Sukabumi.bentengkeadilannews.com. Himpunan Mahasiswa Islam (HMI) mempertanyakan sikap Majelis Ulama Indonesia (MUI) Kota Sukabumi dan Pemerintah Kota Sukabumi terkait pelaksanaan kegiatan NGOET FEST X SANTASEA 2026 yang digelar di SantaSea Water Theme Park, Kota Sukabumi, Sabtu (19/9/2026).
Kegiatan tersebut sebelumnya dipromosikan sebagai sebuah pool party yang menghadirkan hiburan musik, penampilan DJ, band lokal, serta berbagai talenta kreatif. Berdasarkan informasi penyelenggara yang dipublikasikan melalui platform penjualan tiket, acara berlangsung pada pukul 15.00 hingga 22.00 WIB.
Namun, pelaksanaan kegiatan tersebut menjadi sorotan setelah beredarnya dokumentasi dan informasi di ruang publik yang memperlihatkan sejumlah aktivitas yang dinilai tidak sejalan dengan norma kesopanan dan nilai religius yang selama ini melekat dengan identitas Kota Sukabumi.
Wasekbid Pemberdayaan Umat HMI, Moch. Adhietya Dharmawan, menyampaikan keprihatinannya terhadap munculnya aktivitas yang disebut – sebut terjadi dalam kegiatan tersebut.
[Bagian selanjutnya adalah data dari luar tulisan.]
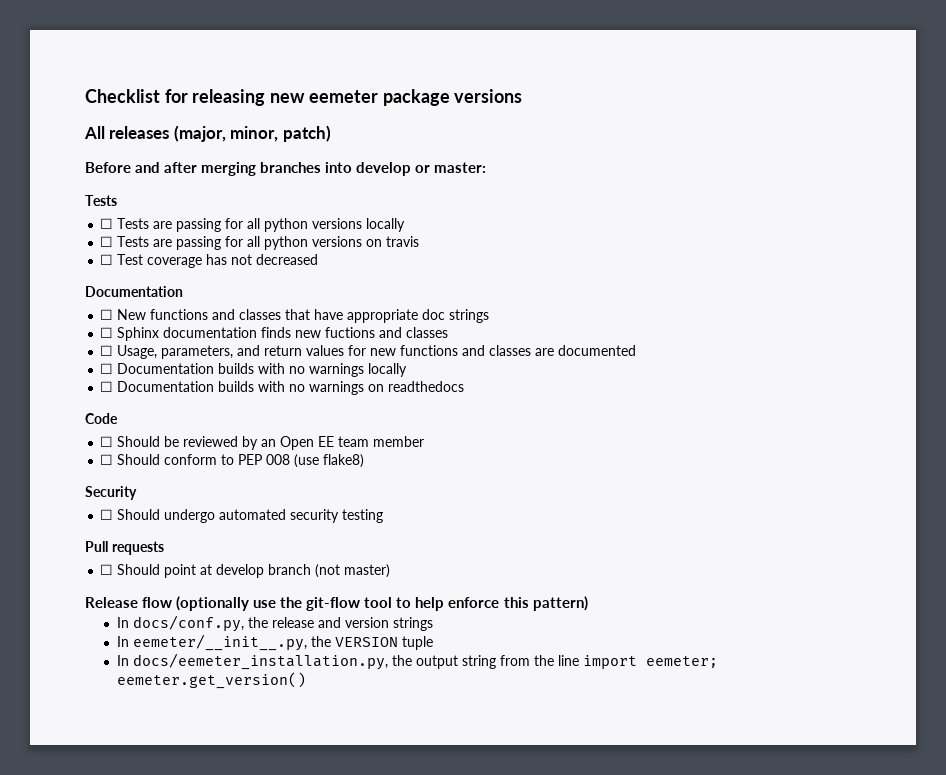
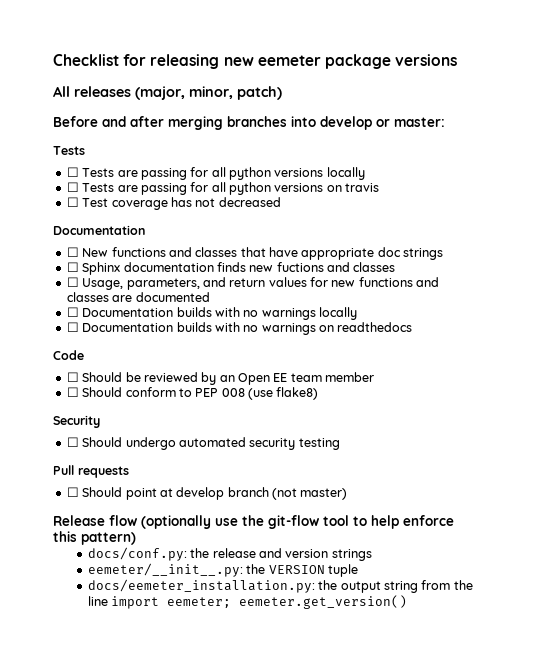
[116,615,244,632] In docs/conf.py, -> [87,547,187,561] docs/conf.py:
[116,634,307,651] In eemeter/__init__.py, -> [87,563,243,577] eemeter/__init__.py:
[116,653,388,670] In docs/eemeter_installation.py, -> [87,579,315,593] docs/eemeter_installation.py:

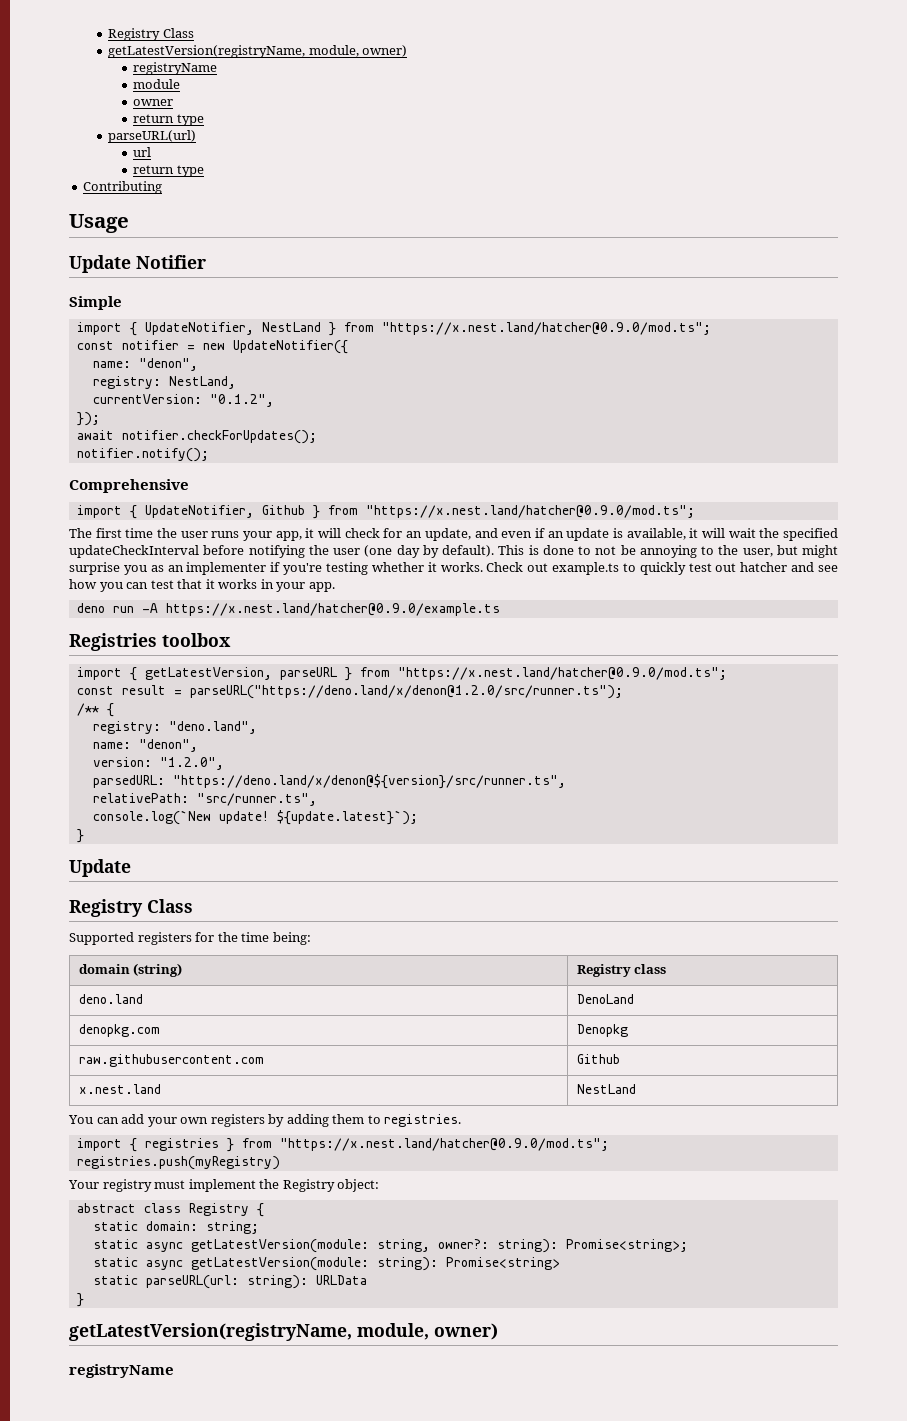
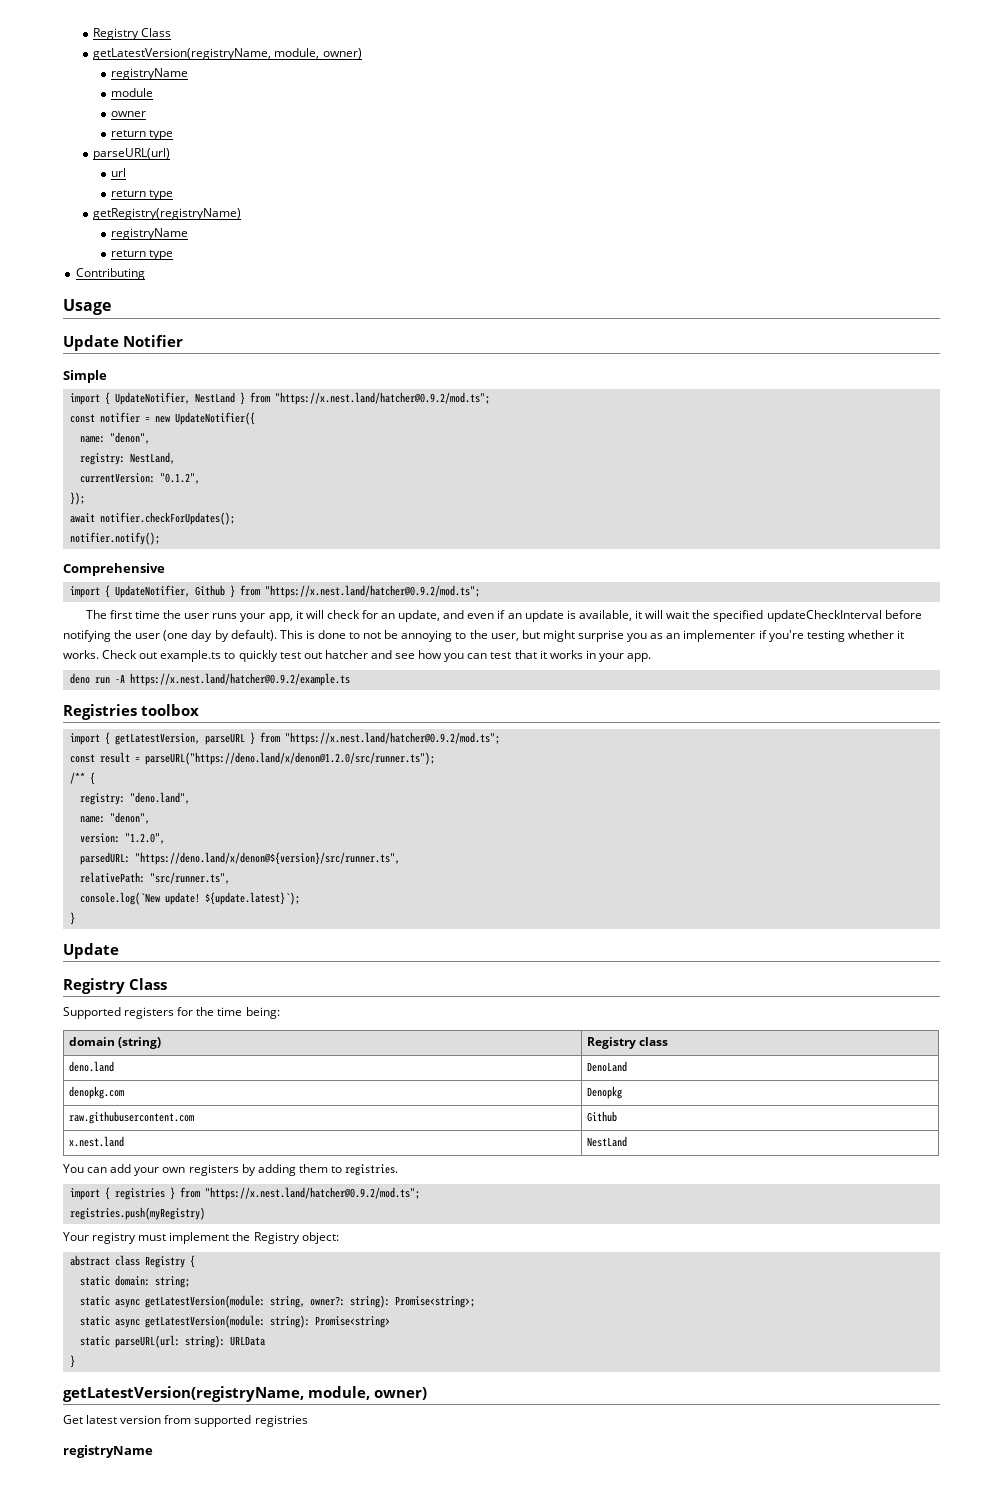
(204, 171) none -> [93,208,242,220] [110,228,188,240] [110,250,174,260] // getRegistry(registryName) // registryName // return type
[381,322,711,335] "https://x.nest.land/hatcher@0.9.0/mod.ts"; -> [274,392,490,405] "https://x.nest.land/hatcher@0.9.2/mod.ts";
[365,505,695,518] "https://x.nest.land/hatcher@0.9.0/mod.ts"; -> [264,585,480,598] "https://x.nest.land/hatcher@0.9.2/mod.ts";
[165,603,500,616] https://x.nest.land/hatcher@0.9.0/example.ts -> [129,673,350,686] https://x.nest.land/hatcher@0.9.2/example.ts
[397,667,727,680] "https://x.nest.land/hatcher@0.9.0/mod.ts"; -> [284,732,500,745] "https://x.nest.land/hatcher@0.9.2/mod.ts";
[279,1138,609,1151] "https://x.nest.land/hatcher@0.9.0/mod.ts"; -> [204,1187,420,1200] "https://x.nest.land/hatcher@0.9.2/mod.ts";
(498, 1331) none -> [63,1415,308,1427] // Get latest version from supported registries

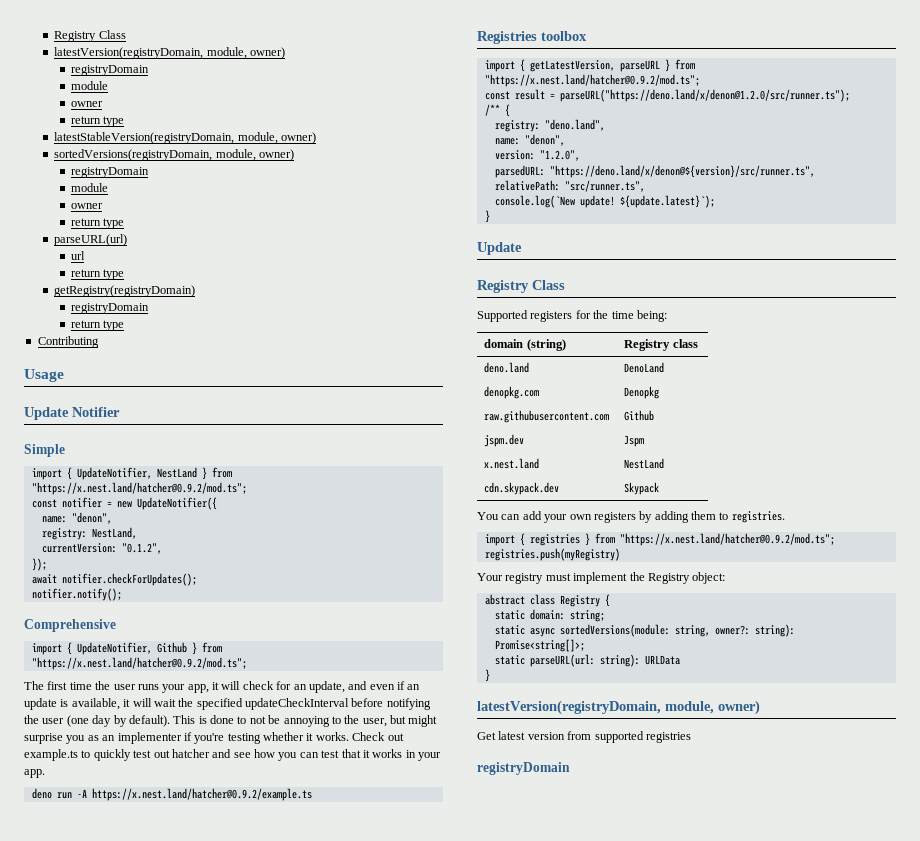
[93,28,172,40] [93,48,362,60] [110,68,188,80] Registry Class // getLatestVersion(registryName, module, owner) // registryName -> [54,30,126,42] [54,47,286,59] [71,65,150,76] [71,81,109,90] [71,101,104,107] [71,116,125,127] [54,132,317,144] [54,149,295,161] [71,167,150,178] Registry Class // latestVersion(registryDomain, module, owner) // registryDomain // module // owner // return type // latestStableVersion(registryDomain, module, owner) // sortedVersions(registryDomain, module, owner) // registryDomain
[93,208,242,220] [110,228,188,240] getRegistry(registryName) // registryName -> [54,285,196,297] [71,303,150,314] getRegistry(registryDomain) // registryDomain
(617, 1116) none -> [484,434,525,447] [624,435,645,447] // jspm.dev | Jspm
(627, 1141) none -> [484,482,560,495] [624,482,660,495] // cdn.skypack.dev | Skypack
[144,1295,265,1308] getLatestVersion(module: -> [559,624,670,637] sortedVersions(module:
[394,1296,475,1308] [79,1315,390,1328] Promise<string>; // static async getLatestVersion(module: string): Promise<string> -> [494,639,585,652] Promise<string[]>;
[63,1386,304,1402] getLatestVersion(registryName, -> [477,700,661,715] latestVersion(registryDomain,
[63,1445,153,1458] registryName -> [477,762,570,775] registryDomain

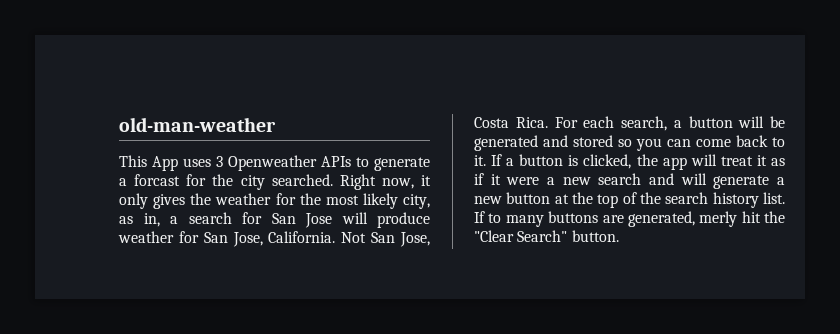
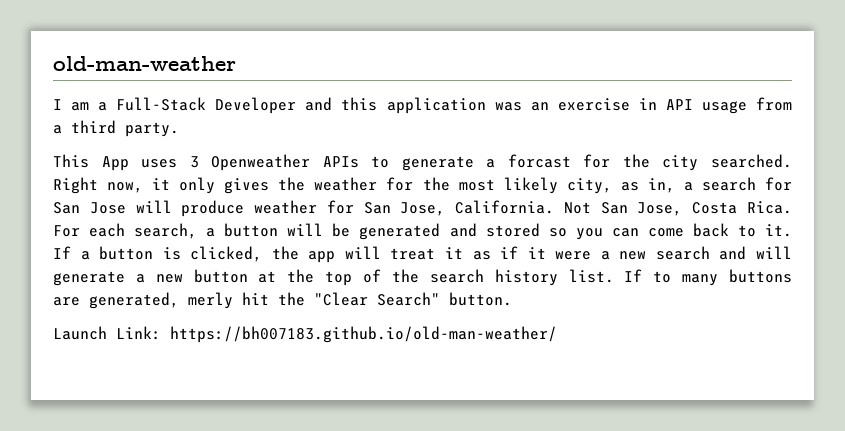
(276, 124) none -> [53,97,792,114] [53,120,179,137] // I am a Full-Stack Developer and this application was an exercise in API usage from a third party.
(619, 236) none -> [53,326,557,343] // Launch Link: https://bh007183.github.io/old-man-weather/

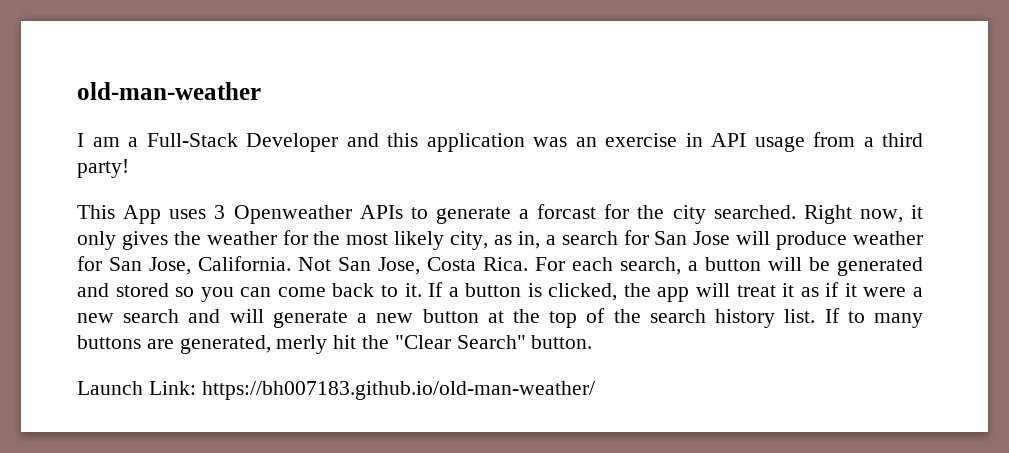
[125,122,179,137] party. -> [77,159,129,178] party!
Ia menyoroti dugaan adanya peserta yang mengenakan pakaian minim, perilaku bermesraan seperti berciuman, serta dugaan konsumsi minuman beralkohol.
Menurutnya, berbagai informasi tersebut perlu menjadi perhatian serius, bukan semata-mata karena persoalan hiburan, tetapi juga menyangkut ruang publik, norma sosial, perlindungan generasi muda, serta identitas Kota Sukabumi sebagai daerah yang mengedepankan nilai religius.
“Miris rasanya ketika kegiatan semacam ini justru dilaksanakan di Kota Sukabumi, kota yang selama ini dikenal dan membawa tagline sebagai kota yang religius. Kita tentu tidak sedang mempersoalkan kreativitas anak muda atau kegiatan hiburan, tetapi perlu ada batas yang jelas agar kebebasan berekspresi tidak kemudian mengabaikan norma agama, kesopanan, dan nilai-nilai sosial yang hidup di tengah masyarakat,” ujar Adhietya.
Ia menilai, pemerintah daerah bersama lembaga keagamaan semestinya memiliki kepekaan terhadap setiap kegiatan yang berpotensi menimbulkan keresahan di tengah masyarakat. Terlebih apabila kegiatan tersebut berlangsung di ruang publik dan melibatkan generasi muda.
“Pertanyaannya sekarang, bagaimana proses pengawasan dan pemberian izin terhadap kegiatan tersebut? Apakah pemerintah mengetahui konsep kegiatan yang dilaksanakan? Lalu bagaimana sikap MUI Kota Sukabumi terhadap fenomena seperti ini?” katanya.
HMI juga meminta agar persoalan tersebut tidak berhenti pada polemik di media sosial. Pemerintah Kota Sukabumi dinilai perlu memberikan penjelasan secara terbuka mengenai aspek perizinan, pengawasan, serta standar pelaksanaan kegiatan hiburan yang berlangsung di wilayah Kota Sukabumi.
“Kami meminta Pemkot Sukabumi tidak abai. Jangan sampai ketika sudah ramai di media sosial baru kemudian muncul respons. Pemerintah harus hadir sejak proses perencanaan, perizinan, hingga pengawasan kegiatan,” tegasnya.
Di sisi lain, Adhietya menekankan bahwa kritik yang disampaikan HMI bukan dimaksudkan untuk mematikan ruang kreativitas dan hiburan bagi masyarakat, khususnya anak muda. Menurutnya, kegiatan ekonomi kreatif dan seni tetap penting, tetapi harus berjalan beriringan dengan norma hukum, etika sosial, dan karakter masyarakat setempat.
“Kami mendukung kreativitas anak muda. Tetapi kreativitas juga harus memiliki tanggung jawab sosial. Jangan sampai atas nama hiburan, kemudian nilai kesopanan, moralitas, dan identitas daerah justru diabaikan,” ungkapnya.
HMI berharap Pemkot Sukabumi dan MUI Kota Sukabumi dapat memberikan penjelasan mengenai persoalan tersebut. Klarifikasi dari pihak terkait dinilai penting agar masyarakat memperoleh informasi yang utuh dan tidak hanya berdasarkan pada potongan video maupun informasi yang beredar.